_Consigne 1_: Pouvez-vous réécrire sous forme de liste le paragraphe de l'extrait ci-dessous qui commence par « Votre identité déjà symbolise », en conservant ses faits principaux ?

_Texte extrait_:
<<<<

Votre vie a tout d’une légende : malgré un père officier de l’armée
britannique et une mère aristocrate autrichienne, issue de la lignée des
Habsbourg, vous devenez une des grandes icônes du rock. Si on y ajoute
votre grand-oncle, Leopold von Sacher-Masoch, père du masochisme
littéraire, ou les légendes familiales qui disent que, pendant la seconde
guerre mondiale, votre père aurait été un espion du MI6 et votre mère, une
danseuse d’origine juive, et votre excommunication, à 19 ans, alors on
entre dans le domaine du romanesque.
Votre identité déjà symbolise les tensions qui sont les vôtres : « Faithfull »,
un nom de famille qui désigne la fidélité, la foi et la confiance, donc une
certaine stabilité, et un prénom qui rappelle la Marianne amoureuse du
prince des Voleurs, symbole de la jeune femme émancipée, qui deviendra
celui de la République, en France.

>>>>

Entrées issues d'une collection

<<<<

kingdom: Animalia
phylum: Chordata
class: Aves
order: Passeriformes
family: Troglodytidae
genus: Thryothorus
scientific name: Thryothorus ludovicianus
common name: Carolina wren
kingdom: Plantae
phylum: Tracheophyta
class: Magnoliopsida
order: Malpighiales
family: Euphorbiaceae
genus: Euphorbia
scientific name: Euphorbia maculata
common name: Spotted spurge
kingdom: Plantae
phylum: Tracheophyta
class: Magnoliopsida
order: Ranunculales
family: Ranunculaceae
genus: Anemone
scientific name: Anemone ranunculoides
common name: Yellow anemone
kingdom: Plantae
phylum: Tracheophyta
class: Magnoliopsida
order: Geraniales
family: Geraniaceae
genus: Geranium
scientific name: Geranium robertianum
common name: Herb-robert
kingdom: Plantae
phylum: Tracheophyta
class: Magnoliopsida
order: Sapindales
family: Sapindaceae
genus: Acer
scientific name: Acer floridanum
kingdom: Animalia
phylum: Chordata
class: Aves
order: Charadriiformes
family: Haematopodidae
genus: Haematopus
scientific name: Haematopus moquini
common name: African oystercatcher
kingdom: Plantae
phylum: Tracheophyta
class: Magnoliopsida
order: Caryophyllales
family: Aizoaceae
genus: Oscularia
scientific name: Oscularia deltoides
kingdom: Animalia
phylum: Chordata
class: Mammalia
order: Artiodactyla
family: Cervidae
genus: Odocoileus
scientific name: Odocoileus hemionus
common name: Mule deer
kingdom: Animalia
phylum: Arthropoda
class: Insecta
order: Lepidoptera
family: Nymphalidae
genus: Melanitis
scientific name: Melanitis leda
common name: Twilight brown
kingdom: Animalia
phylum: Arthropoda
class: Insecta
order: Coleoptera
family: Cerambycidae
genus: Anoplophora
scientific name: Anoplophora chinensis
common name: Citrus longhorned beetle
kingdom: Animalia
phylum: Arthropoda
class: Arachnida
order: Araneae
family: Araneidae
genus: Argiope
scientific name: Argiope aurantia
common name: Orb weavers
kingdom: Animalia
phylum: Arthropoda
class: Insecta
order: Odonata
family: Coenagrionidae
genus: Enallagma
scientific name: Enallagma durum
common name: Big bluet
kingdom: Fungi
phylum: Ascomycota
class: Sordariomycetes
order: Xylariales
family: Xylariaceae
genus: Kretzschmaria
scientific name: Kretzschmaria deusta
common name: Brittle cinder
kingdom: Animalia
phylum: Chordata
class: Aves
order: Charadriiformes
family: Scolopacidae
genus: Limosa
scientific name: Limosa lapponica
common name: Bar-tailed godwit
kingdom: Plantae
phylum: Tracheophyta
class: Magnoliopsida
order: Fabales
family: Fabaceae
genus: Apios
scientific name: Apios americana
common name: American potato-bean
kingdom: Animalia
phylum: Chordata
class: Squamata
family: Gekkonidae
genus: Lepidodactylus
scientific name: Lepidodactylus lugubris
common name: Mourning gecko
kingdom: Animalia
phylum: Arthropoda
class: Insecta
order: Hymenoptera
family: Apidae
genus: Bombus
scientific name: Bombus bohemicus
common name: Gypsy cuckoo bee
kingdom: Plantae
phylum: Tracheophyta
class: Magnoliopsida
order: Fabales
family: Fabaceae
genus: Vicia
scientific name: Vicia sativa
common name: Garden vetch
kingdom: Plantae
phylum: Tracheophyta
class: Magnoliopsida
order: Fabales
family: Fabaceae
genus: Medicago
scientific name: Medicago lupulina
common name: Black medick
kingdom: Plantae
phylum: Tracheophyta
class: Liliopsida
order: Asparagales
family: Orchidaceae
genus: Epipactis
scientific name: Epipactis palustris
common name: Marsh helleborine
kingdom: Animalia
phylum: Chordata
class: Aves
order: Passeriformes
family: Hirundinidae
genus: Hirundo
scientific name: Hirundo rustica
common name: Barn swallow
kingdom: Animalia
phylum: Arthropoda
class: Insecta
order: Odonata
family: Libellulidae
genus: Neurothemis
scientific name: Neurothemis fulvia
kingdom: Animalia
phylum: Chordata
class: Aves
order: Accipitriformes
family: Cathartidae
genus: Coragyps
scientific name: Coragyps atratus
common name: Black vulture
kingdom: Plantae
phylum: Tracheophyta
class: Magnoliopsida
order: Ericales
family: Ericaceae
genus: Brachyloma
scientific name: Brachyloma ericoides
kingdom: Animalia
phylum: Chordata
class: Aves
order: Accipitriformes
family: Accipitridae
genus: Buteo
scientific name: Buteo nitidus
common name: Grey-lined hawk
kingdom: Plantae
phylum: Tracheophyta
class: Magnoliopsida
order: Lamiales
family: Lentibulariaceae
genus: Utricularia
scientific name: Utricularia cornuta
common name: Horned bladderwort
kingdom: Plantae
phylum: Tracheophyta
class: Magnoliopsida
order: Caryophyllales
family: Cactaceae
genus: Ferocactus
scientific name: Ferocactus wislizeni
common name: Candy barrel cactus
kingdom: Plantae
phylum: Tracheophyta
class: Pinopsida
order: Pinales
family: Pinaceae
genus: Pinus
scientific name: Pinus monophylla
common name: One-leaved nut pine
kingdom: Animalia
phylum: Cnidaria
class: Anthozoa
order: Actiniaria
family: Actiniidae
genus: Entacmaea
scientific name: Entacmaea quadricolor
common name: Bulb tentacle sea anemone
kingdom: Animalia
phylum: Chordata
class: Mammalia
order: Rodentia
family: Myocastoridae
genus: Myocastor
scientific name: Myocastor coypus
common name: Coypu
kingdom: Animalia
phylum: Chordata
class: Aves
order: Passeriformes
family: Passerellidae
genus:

>>>>

_Consigne 2_: Pouvez-vous présenter sous forme de liste numérotée les lignes des entrées, de la toute première jusqu'à la ligne contenant « genus: Odocoileus » comprise, en omettant les lignes vides ?

_Réponse complète 1_:
- Votre identité symbolise déjà vos propres tensions.
- Le nom de famille « Faithfull » désigne la fidélité, la foi et la confiance, donc une certaine stabilité.
- Le prénom rappelle la Marianne amoureuse du prince des Voleurs. Cette figure est le symbole de la jeune femme émancipée et deviendra en France celui de la République.

_Réponse complète 2_:
1. kingdom: Animalia
2. phylum: Chordata
3. class: Aves
4. order: Passeriformes
5. family: Troglodytidae
6. genus: Thryothorus
7. scientific name: Thryothorus ludovicianus
8. common name: Carolina wren
9. kingdom: Plantae
10. phylum: Tracheophyta
11. class: Magnoliopsida
12. order: Malpighiales
13. family: Euphorbiaceae
14. genus: Euphorbia
15. scientific name: Euphorbia maculata
16. common name: Spotted spurge
17. kingdom: Plantae
18. phylum: Tracheophyta
19. class: Magnoliopsida
20. order: Ranunculales
21. family: Ranunculaceae
22. genus: Anemone
23. scientific name: Anemone ranunculoides
24. common name: Yellow anemone
25. kingdom: Plantae
26. phylum: Tracheophyta
27. class: Magnoliopsida
28. order: Geraniales
29. family: Geraniaceae
30. genus: Geranium
31. scientific name: Geranium robertianum
32. common name: Herb-robert
33. kingdom: Plantae
34. phylum: Tracheophyta
35. class: Magnoliopsida
36. order: Sapindales
37. family: Sapindaceae
38. genus: Acer
39. scientific name: Acer floridanum
40. kingdom: Animalia
41. phylum: Chordata
42. class: Aves
43. order: Charadriiformes
44. family: Haematopodidae
45. genus: Haematopus
46. scientific name: Haematopus moquini
47. common name: African oystercatcher
48. kingdom: Plantae
49. phylum: Tracheophyta
50. class: Magnoliopsida
51. order: Caryophyllales
52. family: Aizoaceae
53. genus: Oscularia
54. scientific name: Oscularia deltoides
55. kingdom: Animalia
56. phylum: Chordata
57. class: Mammalia
58. order: Artiodactyla
59. family: Cervidae
60. genus: Odocoileus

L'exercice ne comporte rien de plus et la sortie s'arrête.